**YOUR ASSIGNMENT:** In the entries below, count the lines that hold the string "Example" and state only that count.

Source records
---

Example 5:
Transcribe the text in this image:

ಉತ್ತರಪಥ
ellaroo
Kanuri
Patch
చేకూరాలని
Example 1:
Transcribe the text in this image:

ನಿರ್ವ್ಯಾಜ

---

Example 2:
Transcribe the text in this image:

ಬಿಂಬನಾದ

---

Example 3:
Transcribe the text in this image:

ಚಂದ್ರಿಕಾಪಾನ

**RESPONSE AREA:** 4